■ Instructions for the task
Could you write out the records below exactly as they appear, leaving out any pictures?

■ Supplied data
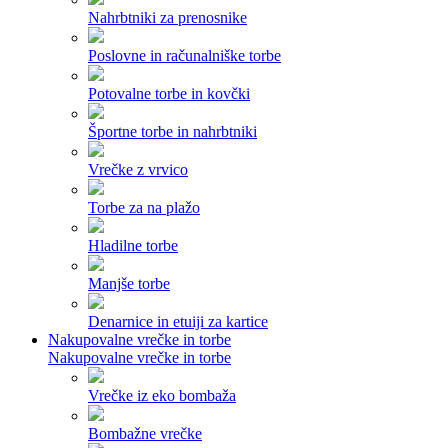
Nahrbtniki za prenosnike
Poslovne in računalniške torbe
Potovalne torbe in kovčki
Športne torbe in nahrbtniki
Vrečke z vrvico
Torbe za na plažo
Hladilne torbe
Manjše torbe
Denarnice in etuiji za kartice
Nakupovalne vrečke in torbe
Nakupovalne vrečke in torbe
Vrečke iz eko bombaža
Bombažne vrečke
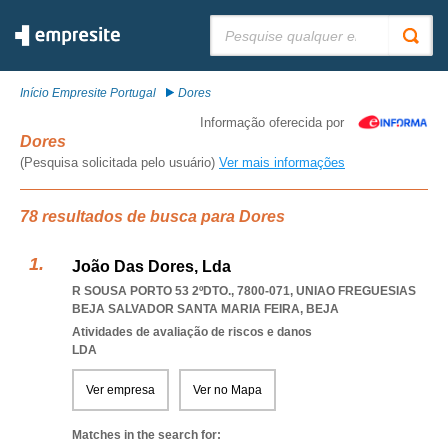
Pesquisar:
Início Empresite Portugal
Dores
Informação oferecida por
Dores
(Pesquisa solicitada pelo usuário)
Ver mais informações
78 resultados de busca para Dores
João Das Dores, Lda
R SOUSA PORTO 53 2ºDTO., 7800-071
,
UNIAO FREGUESIAS
BEJA SALVADOR SANTA MARIA FEIRA
,
BEJA
Atividades de avaliação de riscos e danos
LDA
Ver empresa
Ver no Mapa
Matches in the search for:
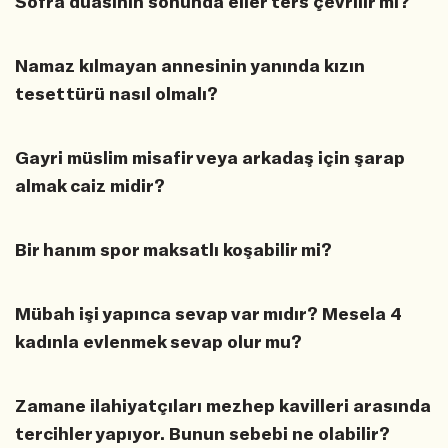
Sofra duasının sonunda eller ters çevrilir mi?
Namaz kılmayan annesinin yanında kızın
tesettürü nasıl olmalı?
Gayri müslim misafir veya arkadaş için şarap
almak caiz midir?
Bir hanım spor maksatlı koşabilir mi?
Mübah işi yapınca sevap var mıdır? Mesela 4
kadınla evlenmek sevap olur mu?
Zamane ilahiyatçıları mezhep kavilleri arasında
tercihler yapıyor. Bunun sebebi ne olabilir?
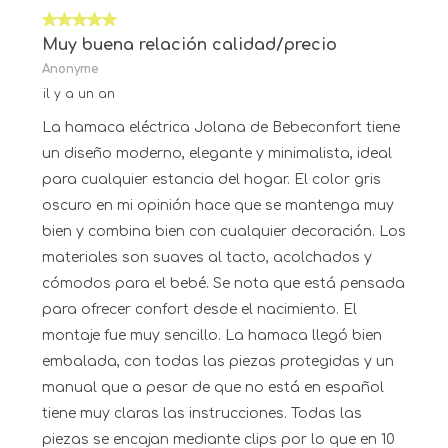
5 sur 5 étoiles.
Muy buena relación calidad/precio
Anonyme
il y a un an
La hamaca eléctrica Jolana de Bebeconfort tiene
un diseño moderno, elegante y minimalista, ideal
para cualquier estancia del hogar. El color gris
oscuro en mi opinión hace que se mantenga muy
bien y combina bien con cualquier decoración. Los
materiales son suaves al tacto, acolchados y
cómodos para el bebé. Se nota que está pensada
para ofrecer confort desde el nacimiento. El
montaje fue muy sencillo. La hamaca llegó bien
embalada, con todas las piezas protegidas y un
manual que a pesar de que no está en español
tiene muy claras las instrucciones. Todas las
piezas se encajan mediante clips por lo que en 10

■ Answer section
Nahrbtniki za prenosnike
Poslovne in računalniške torbe
Potovalne torbe in kovčki
Športne torbe in nahrbtniki
Vrečke z vrvico
Torbe za na plažo
Hladilne torbe
Manjše torbe
Denarnice in etuiji za kartice
Nakupovalne vrečke in torbe
Nakupovalne vrečke in torbe
Vrečke iz eko bombaža
Bombažne vrečke
Pesquisar:
Início Empresite Portugal
Dores
Informação oferecida por
Dores
(Pesquisa solicitada pelo usuário)
Ver mais informações
78 resultados de busca para Dores
João Das Dores, Lda
R SOUSA PORTO 53 2ºDTO., 7800-071
,
UNIAO FREGUESIAS
BEJA SALVADOR SANTA MARIA FEIRA
,
BEJA
Atividades de avaliação de riscos e danos
LDA
Ver empresa
Ver no Mapa
Matches in the search for:
Sofra duasının sonunda eller ters çevrilir mi?
Namaz kılmayan annesinin yanında kızın
tesettürü nasıl olmalı?
Gayri müslim misafir veya arkadaş için şarap
almak caiz midir?
Bir hanım spor maksatlı koşabilir mi?
Mübah işi yapınca sevap var mıdır? Mesela 4
kadınla evlenmek sevap olur mu?
Zamane ilahiyatçıları mezhep kavilleri arasında
tercihler yapıyor. Bunun sebebi ne olabilir?
5 sur 5 étoiles.
Muy buena relación calidad/precio
Anonyme
il y a un an
La hamaca eléctrica Jolana de Bebeconfort tiene
un diseño moderno, elegante y minimalista, ideal
para cualquier estancia del hogar. El color gris
oscuro en mi opinión hace que se mantenga muy
bien y combina bien con cualquier decoración. Los
materiales son suaves al tacto, acolchados y
cómodos para el bebé. Se nota que está pensada
para ofrecer confort desde el nacimiento. El
montaje fue muy sencillo. La hamaca llegó bien
embalada, con todas las piezas protegidas y un
manual que a pesar de que no está en español
tiene muy claras las instrucciones. Todas las
piezas se encajan mediante clips por lo que en 10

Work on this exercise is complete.